A mathematician who cracked one of the field's most stubborn puzzles, the Mordell conjecture, reshaping our understanding of number theory.
Gerd Faltings operates in the rarefied air of pure mathematics, where problems can remain unsolved for centuries. In 1983, he delivered a seismic proof of the Mordell conjecture, a fundamental question about the solutions to certain equations that had stood since 1922. This work, a masterful synthesis of ideas from number theory and geometry, earned him the Fields Medal at 32. Based for decades at the Max Planck Institute, Faltings is known for a formidable, precise intellect that continues to push arithmetic geometry forward. His later recognition with the Abel Prize decades later underscored the enduring, foundational nature of his breakthrough, which provided a powerful new toolkit for exploring the deep connections between numbers and shapes.
1946–1964
The largest generation in history at the time. Shaped by postwar prosperity, the Vietnam War, the sexual revolution, and Watergate. They questioned every institution their parents built — then ran them.

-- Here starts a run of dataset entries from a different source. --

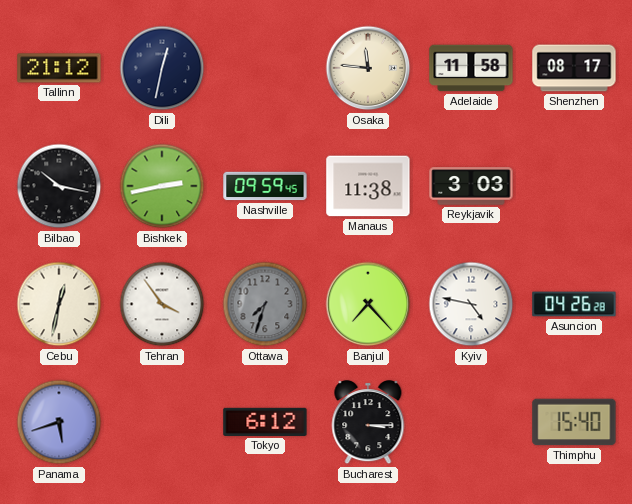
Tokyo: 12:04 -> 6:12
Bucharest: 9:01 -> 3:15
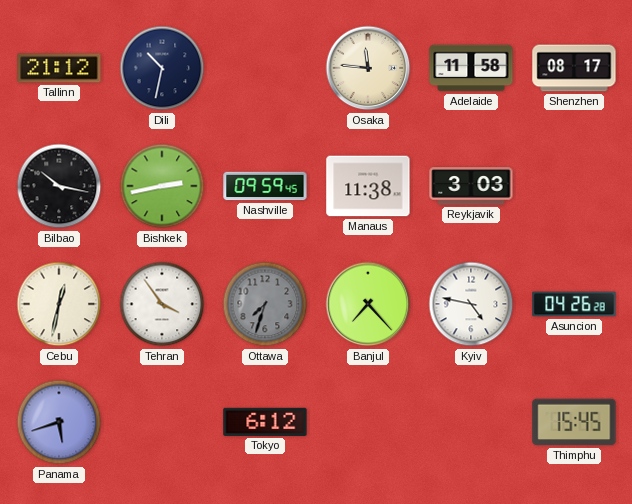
Dili: 12:32 -> 10:32
Bucharest: 3:15 -> none
Thimphu: 15:40 -> 15:45
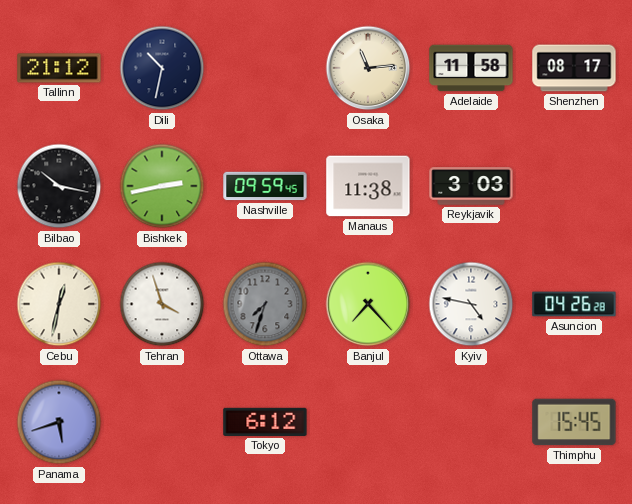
Osaka: 11:46 -> 11:14
Tehran: 3:54 -> 3:57
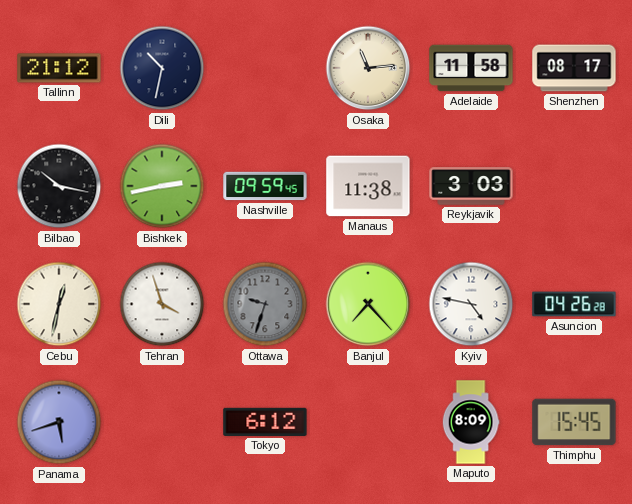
Ottawa: 7:33 -> 9:33
Maputo: none -> 8:09
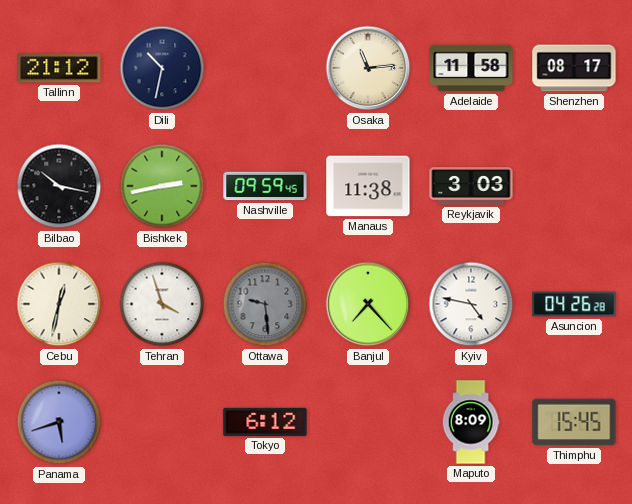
Ottawa: 9:33 -> 9:29
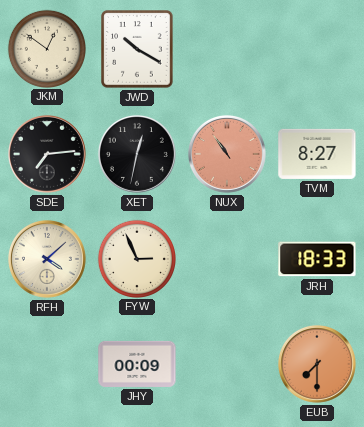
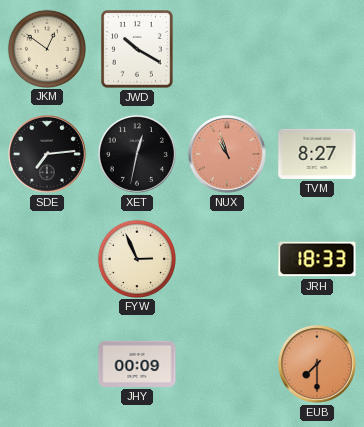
NUX: 10:54 -> 10:57
RFH: 4:08 -> none
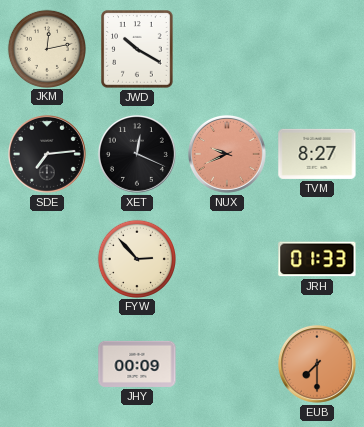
JKM: 12:51 -> 12:13
XET: 12:32 -> 12:19
NUX: 10:57 -> 9:41
FYW: 2:56 -> 2:53
JRH: 18:33 -> 01:33
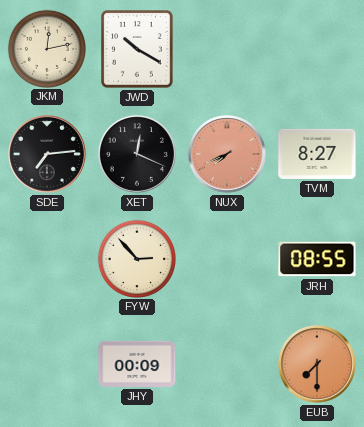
NUX: 9:41 -> 7:41
JRH: 01:33 -> 08:55
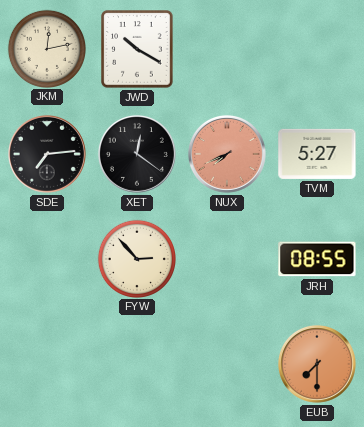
XET: 12:19 -> 12:21
TVM: 8:27 -> 5:27
JHY: 00:09 -> none
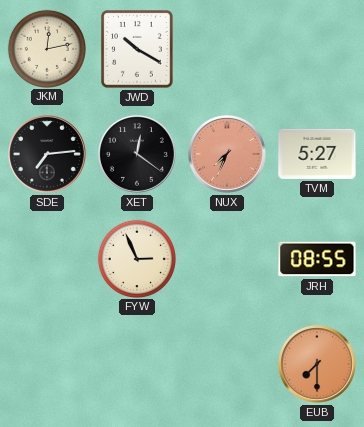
NUX: 7:41 -> 7:34
FYW: 2:53 -> 2:56
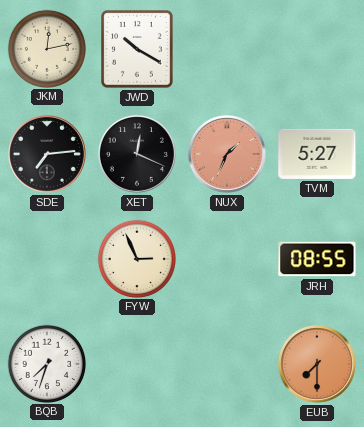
XET: 12:21 -> 12:19
NUX: 7:34 -> 1:34
BQB: none -> 7:33
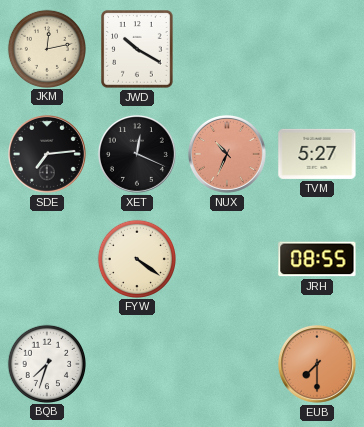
NUX: 1:34 -> 10:34
FYW: 2:56 -> 4:21
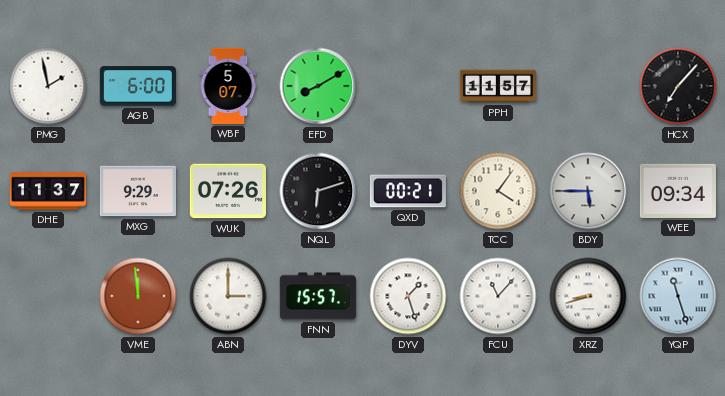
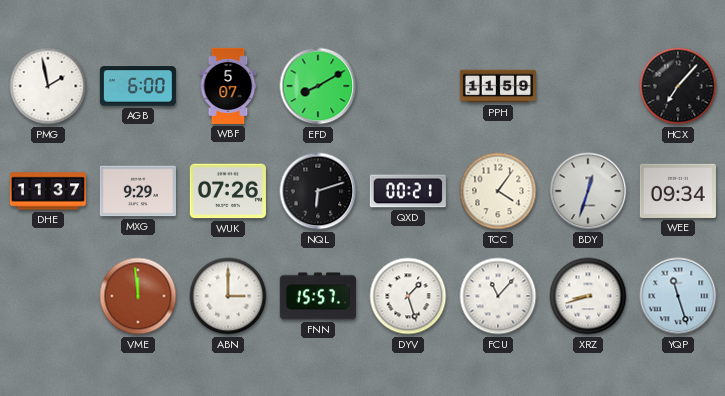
PPH: 11:57 -> 11:59
BDY: 5:45 -> 12:33
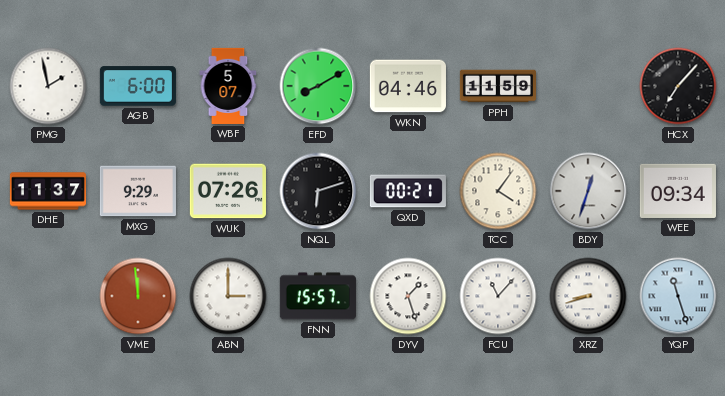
WKN: none -> 04:46
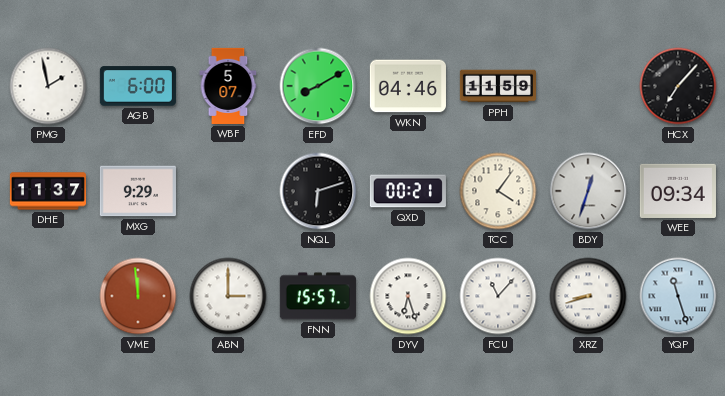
WUK: 07:26 -> none
DYV: 1:27 -> 6:27
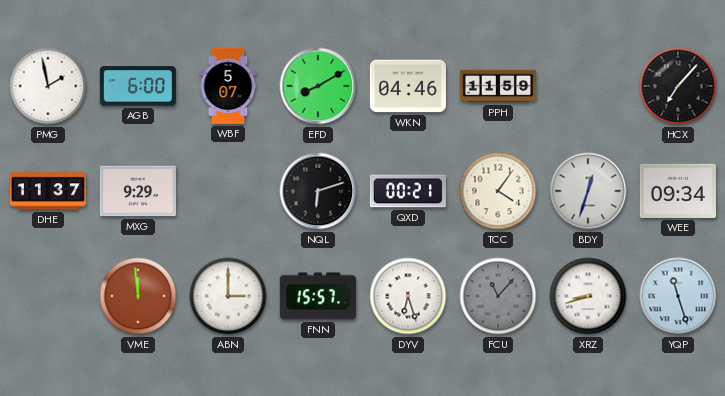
FCU dial: white -> grey
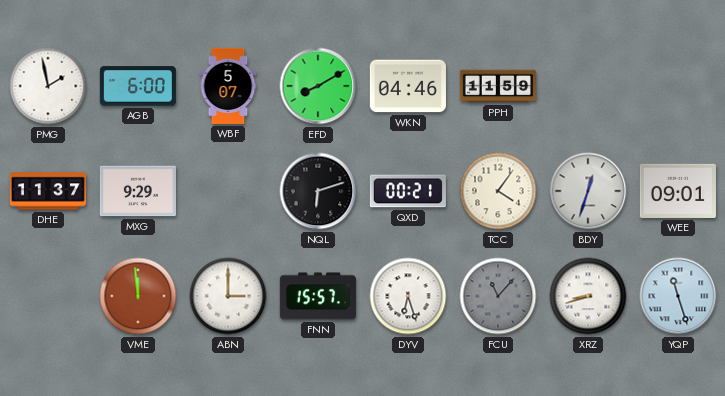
HCX: 7:07 -> none
WEE: 09:34 -> 09:01
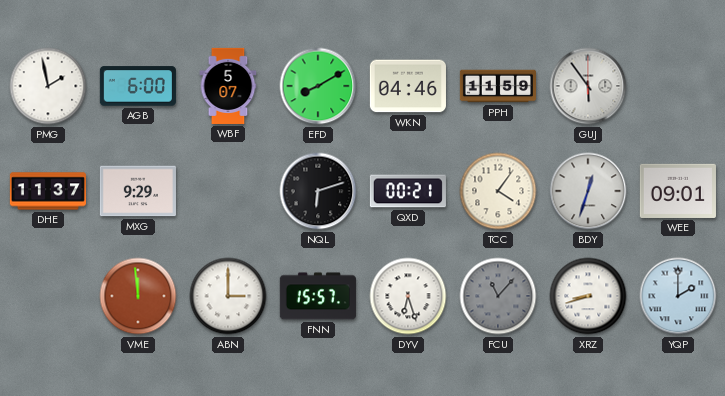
GUJ: none -> 5:54
YQP: 11:27 -> 2:00
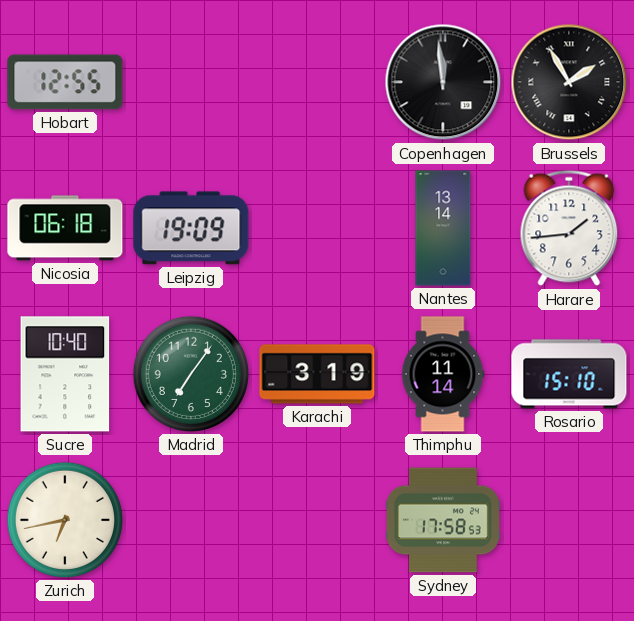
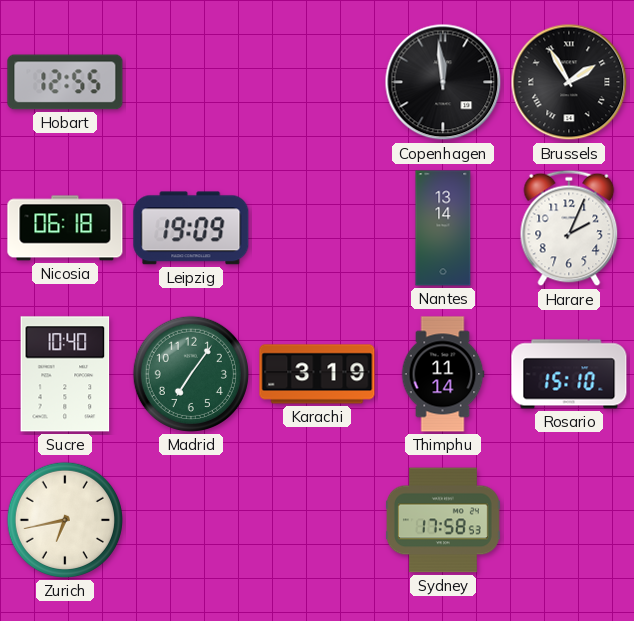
Harare: 1:44 -> 2:04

Gerd was born in 1954, placing them squarely in the Baby Boomers. The events that shaped this generation — postwar prosperity, civil rights, Vietnam, and the counterculture — shaped the world they entered and the choices available to them.
The biggest hits of 1954
#1 Movie
White Christmas
Best Picture
On the Waterfront
#1 TV Show
I Love Lucy
The world at every milestone
Brown v. Board of Education desegregates US schools
Fidel Castro takes power in Cuba
Summer of Love in San Francisco; first Super Bowl
First Earth Day; The Beatles break up
Watergate break-in; last Apollo Moon mission
Fall of Saigon ends the Vietnam War
Apple Macintosh introduced
Nelson Mandela elected president of South Africa
Indian Ocean tsunami kills over 230,000
Russia annexes Crimea; Ebola outbreak in West Africa
AI reshapes industries; Paris Olympics
He completed his PhD at the University of Münster at the age of 24.
His proof of the Mordell conjecture was so complex it took years for the mathematical community to fully absorb it.
He has also made significant contributions to p-adic Hodge theory.
“A proof should be a clear statement, not a calculation where you lose the idea.”